Looper Handler
Looper
概述
Looper结合内部的MessageQueue会维护一个线程内单例的消息队列,它借助了epoll系统调用来等待兴趣fd列表的事件。这份兴趣Fd列表不仅包含用于其他线程唤醒自己的fd,还可以被添加新的关注fd或者移除。这对于关注vsync, inputEvent的fd都提供了方式。此外,它的消息队列在native侧和java侧是独立的,进而可以互不干扰地对两侧的消息进行分发。对于java侧的消息还有一则限制,即必须有handler作为message的target(仅有下文提到的唯一特殊情况例外)。
实现细节
Looper构造,仅可通过Looper.prepare()构造,构造方法中会创建新的MessageQueue。即MessageQueue和Looper一对一。
Looper.prepare,用于为线程设定Looper单例。Looper是线程内单例。cpp的代码主要是pthread_setspecific(gTLSKey, looper.get());,java侧则是sThreadLocal.set(new Looper(quitAllowed));
Looper.loop,一个死循环,直到有退出消息。从MessageQueue#next获取信息,阻塞当前线程。
// Looper.java
loop(){....
for (;;) {
if (!loopOnce(me, ident, thresholdOverride)) {
return;
}
}
}
// 精简过的LoopOnce
private static boolean loopOnce(final Looper me,
final long ident, final int thresholdOverride) {
Message msg = me.mQueue.next(); // might block
if (msg == null) {
// No message indicates that the message queue is quitting.
return false;
}
// This must be in a local variable, in case a UI event sets the logger
final Printer logging = me.mLogging;
if (logging != null) {
logging.println(">>>>> Dispatching to " + msg.target + " "
+ msg.callback + ": " + msg.what);
}
// Make sure the observer won't change while processing a transaction.
final Observer observer = sObserver;
try {
msg.target.dispatchMessage(msg);
if (observer != null) {
observer.messageDispatched(token, msg);
}
} catch (Exception exception) {
if (observer != null) {
observer.dispatchingThrewException(token, msg, exception);
}
throw exception;
}
if (logging != null) {
logging.println("<<<<< Finished to " + msg.target + " " + msg.callback);
}
msg.recycleUnchecked();
return true;
}
MessageQueue.next实现如下:
// MessageQueue.java 已精简
Message next() {
// Return here if the message loop has already quit and been disposed.
// This can happen if the application tries to restart a looper after quit
// which is not supported.
final long ptr = mPtr;
if (ptr == 0) {
return null;
}
for (;;) {
nativePollOnce(ptr, nextPollTimeoutMillis);
synchronized (this) {
// Try to retrieve the next message. Return if found.
final long now = SystemClock.uptimeMillis();
Message prevMsg = null;
Message msg = mMessages;
if (msg != null && msg.target == null) {
// Stalled by a barrier.
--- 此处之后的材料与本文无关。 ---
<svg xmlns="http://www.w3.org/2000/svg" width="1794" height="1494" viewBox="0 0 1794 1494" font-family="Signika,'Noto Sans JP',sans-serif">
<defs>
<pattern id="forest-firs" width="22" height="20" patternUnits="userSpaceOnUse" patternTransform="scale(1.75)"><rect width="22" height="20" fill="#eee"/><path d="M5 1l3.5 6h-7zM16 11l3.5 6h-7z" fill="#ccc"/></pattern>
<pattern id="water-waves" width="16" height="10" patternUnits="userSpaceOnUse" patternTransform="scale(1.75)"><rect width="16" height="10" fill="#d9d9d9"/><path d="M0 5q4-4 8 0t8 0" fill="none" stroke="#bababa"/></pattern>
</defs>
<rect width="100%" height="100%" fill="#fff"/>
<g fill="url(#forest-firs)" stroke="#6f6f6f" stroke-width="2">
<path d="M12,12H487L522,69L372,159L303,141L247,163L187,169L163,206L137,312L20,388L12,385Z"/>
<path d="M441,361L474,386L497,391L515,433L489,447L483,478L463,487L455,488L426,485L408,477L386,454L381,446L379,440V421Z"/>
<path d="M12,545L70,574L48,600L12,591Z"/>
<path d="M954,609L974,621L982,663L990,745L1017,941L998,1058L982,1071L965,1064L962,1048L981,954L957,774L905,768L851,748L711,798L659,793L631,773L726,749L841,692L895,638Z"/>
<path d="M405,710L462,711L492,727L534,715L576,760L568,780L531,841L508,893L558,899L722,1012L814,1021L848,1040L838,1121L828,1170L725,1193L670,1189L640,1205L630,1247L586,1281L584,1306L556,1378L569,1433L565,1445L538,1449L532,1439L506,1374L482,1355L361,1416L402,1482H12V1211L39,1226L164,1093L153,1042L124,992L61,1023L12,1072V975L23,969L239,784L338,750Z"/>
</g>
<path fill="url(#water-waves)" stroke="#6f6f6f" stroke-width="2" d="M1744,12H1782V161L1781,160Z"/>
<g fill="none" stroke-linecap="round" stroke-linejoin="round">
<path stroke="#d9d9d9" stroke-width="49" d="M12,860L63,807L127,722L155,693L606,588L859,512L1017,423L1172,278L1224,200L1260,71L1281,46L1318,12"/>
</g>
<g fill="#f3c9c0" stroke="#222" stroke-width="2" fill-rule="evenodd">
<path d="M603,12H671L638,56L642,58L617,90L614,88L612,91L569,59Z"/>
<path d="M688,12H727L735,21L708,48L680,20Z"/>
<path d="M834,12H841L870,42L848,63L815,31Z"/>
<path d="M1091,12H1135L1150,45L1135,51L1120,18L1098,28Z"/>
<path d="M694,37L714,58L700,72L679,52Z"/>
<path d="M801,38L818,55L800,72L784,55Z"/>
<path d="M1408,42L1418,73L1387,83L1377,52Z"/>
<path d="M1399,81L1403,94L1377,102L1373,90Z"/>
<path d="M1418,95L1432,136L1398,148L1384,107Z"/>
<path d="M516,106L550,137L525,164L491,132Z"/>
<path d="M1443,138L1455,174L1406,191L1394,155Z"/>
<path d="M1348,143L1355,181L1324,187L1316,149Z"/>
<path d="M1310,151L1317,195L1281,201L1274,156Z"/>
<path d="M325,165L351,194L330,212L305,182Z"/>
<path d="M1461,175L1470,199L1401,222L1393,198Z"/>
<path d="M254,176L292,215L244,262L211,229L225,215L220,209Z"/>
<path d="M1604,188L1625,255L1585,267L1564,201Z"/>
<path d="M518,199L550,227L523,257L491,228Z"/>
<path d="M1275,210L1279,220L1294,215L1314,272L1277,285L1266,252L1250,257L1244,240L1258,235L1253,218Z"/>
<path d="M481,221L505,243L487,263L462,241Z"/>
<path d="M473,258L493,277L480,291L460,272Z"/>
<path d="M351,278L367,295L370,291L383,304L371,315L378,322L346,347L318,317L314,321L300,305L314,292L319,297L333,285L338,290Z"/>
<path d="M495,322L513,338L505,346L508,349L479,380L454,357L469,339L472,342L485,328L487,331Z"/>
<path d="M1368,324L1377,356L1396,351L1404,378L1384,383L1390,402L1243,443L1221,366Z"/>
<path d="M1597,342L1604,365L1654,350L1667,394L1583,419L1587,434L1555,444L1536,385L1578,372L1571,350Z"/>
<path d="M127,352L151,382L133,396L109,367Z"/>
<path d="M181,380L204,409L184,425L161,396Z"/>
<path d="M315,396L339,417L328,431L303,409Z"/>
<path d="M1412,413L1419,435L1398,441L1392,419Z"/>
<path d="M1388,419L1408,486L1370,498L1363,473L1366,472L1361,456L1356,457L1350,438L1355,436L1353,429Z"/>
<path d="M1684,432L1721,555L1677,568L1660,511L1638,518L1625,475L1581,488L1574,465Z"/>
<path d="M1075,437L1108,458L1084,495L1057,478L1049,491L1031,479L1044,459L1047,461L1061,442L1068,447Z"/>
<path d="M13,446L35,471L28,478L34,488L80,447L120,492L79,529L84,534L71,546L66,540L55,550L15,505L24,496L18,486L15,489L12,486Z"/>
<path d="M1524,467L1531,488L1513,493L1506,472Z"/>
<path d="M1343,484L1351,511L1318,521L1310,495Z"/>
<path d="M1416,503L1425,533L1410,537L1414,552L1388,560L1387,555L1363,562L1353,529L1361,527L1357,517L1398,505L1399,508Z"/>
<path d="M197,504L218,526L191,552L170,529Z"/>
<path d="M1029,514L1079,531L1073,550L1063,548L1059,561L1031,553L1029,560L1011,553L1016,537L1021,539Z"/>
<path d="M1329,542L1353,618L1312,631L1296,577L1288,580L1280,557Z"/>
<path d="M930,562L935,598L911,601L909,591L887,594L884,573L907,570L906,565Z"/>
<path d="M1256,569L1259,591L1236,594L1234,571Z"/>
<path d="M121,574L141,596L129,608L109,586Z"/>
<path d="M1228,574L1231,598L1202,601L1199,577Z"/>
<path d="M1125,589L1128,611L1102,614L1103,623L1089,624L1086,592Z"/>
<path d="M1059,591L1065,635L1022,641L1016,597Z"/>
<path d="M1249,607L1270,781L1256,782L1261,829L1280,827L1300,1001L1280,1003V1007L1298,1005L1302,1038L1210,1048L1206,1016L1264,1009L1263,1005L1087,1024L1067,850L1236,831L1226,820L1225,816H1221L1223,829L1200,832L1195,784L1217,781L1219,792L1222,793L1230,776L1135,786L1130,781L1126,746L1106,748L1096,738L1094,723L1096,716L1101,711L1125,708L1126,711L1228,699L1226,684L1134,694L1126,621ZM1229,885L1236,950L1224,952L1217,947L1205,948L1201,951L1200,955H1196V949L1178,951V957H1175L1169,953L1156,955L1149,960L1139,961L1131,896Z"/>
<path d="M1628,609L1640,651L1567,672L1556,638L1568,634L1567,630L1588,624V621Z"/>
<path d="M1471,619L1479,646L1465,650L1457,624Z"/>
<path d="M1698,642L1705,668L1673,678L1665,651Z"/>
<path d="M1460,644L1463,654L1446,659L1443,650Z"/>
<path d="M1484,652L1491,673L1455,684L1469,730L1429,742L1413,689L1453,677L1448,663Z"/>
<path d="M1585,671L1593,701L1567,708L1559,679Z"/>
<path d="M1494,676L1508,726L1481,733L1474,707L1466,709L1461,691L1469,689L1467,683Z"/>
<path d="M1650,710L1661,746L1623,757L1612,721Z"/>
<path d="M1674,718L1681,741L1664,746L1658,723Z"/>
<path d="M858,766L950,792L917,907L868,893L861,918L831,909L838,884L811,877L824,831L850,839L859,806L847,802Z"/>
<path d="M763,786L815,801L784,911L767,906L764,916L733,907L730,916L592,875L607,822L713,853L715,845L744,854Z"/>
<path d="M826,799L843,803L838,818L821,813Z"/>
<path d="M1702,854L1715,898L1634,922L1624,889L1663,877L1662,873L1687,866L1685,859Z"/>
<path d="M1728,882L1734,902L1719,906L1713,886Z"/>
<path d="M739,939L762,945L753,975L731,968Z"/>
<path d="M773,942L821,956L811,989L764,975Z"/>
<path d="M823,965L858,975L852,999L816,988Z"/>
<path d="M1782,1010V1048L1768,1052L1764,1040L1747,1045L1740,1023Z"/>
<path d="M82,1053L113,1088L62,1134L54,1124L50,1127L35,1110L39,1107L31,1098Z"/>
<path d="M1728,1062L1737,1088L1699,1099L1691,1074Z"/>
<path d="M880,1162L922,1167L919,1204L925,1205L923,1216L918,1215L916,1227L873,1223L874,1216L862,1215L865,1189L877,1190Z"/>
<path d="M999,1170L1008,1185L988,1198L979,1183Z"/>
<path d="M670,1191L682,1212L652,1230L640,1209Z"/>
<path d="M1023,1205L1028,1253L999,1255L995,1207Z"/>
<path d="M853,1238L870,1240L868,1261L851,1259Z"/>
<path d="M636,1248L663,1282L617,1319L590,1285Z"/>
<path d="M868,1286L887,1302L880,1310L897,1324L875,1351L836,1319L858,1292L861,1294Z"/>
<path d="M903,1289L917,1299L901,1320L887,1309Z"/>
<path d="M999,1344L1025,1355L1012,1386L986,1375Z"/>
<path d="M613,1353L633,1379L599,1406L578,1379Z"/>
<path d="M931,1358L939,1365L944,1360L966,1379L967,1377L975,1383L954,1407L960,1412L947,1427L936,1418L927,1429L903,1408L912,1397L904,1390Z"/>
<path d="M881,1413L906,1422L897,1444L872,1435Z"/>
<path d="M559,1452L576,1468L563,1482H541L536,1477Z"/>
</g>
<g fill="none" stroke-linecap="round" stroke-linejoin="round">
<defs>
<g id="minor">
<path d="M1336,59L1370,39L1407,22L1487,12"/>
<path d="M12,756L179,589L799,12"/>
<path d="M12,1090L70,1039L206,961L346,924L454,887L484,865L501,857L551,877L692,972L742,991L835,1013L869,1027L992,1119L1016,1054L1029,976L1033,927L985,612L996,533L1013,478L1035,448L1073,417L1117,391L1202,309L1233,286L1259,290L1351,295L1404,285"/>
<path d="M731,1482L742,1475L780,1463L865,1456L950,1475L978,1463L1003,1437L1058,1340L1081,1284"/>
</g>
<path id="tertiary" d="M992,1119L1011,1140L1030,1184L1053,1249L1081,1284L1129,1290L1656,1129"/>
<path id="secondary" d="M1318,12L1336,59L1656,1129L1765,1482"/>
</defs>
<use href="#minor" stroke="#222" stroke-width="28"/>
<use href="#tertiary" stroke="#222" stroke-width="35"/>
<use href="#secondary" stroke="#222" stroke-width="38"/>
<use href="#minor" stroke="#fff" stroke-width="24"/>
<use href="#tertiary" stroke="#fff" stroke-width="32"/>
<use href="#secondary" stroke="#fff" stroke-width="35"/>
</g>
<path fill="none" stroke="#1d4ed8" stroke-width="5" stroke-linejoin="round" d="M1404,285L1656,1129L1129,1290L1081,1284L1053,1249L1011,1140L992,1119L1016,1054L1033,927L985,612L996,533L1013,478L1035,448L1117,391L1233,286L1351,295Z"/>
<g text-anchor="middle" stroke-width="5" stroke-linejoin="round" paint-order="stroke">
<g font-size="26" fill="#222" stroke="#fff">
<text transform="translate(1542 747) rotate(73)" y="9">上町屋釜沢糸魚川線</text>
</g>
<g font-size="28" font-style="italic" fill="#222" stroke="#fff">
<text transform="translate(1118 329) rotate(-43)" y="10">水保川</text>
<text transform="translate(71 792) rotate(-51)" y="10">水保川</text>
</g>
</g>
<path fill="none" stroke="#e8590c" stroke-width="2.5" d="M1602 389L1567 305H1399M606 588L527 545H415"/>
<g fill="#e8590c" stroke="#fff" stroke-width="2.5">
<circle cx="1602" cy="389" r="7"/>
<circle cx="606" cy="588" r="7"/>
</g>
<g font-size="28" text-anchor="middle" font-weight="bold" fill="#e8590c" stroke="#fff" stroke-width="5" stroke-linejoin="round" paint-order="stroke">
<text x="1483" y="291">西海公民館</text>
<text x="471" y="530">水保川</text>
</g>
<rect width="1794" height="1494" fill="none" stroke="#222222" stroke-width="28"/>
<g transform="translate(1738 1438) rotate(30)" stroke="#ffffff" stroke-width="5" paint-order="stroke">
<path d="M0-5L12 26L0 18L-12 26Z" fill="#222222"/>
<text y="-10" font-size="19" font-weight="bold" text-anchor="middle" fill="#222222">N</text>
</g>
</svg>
Find the next asynchronous message in the queue.
do {
prevMsg = msg;
msg = msg.next;
} while (msg != null && !msg.isAsynchronous());
}
if (msg != null) {
if (now < msg.when) {
// Next message is not ready. Set a timeout to wake up when it is ready.
nextPollTimeoutMillis = (int) Math.min(msg.when - now, Integer.MAX_VALUE);
} else {
// Got a message.
mBlocked = false;
if (prevMsg != null) {
prevMsg.next = msg.next;
} else {
mMessages = msg.next;
}
msg.next = null;
if (DEBUG) Log.v(TAG, "Returning message: " + msg);
msg.markInUse();
return msg;
}
} else {
// No more messages.
nextPollTimeoutMillis = -1;
}
// Process the quit message now that all pending messages have been handled.
if (mQuitting) {
dispose();
return null;
}
// If first time idle, then get the number of idlers to run.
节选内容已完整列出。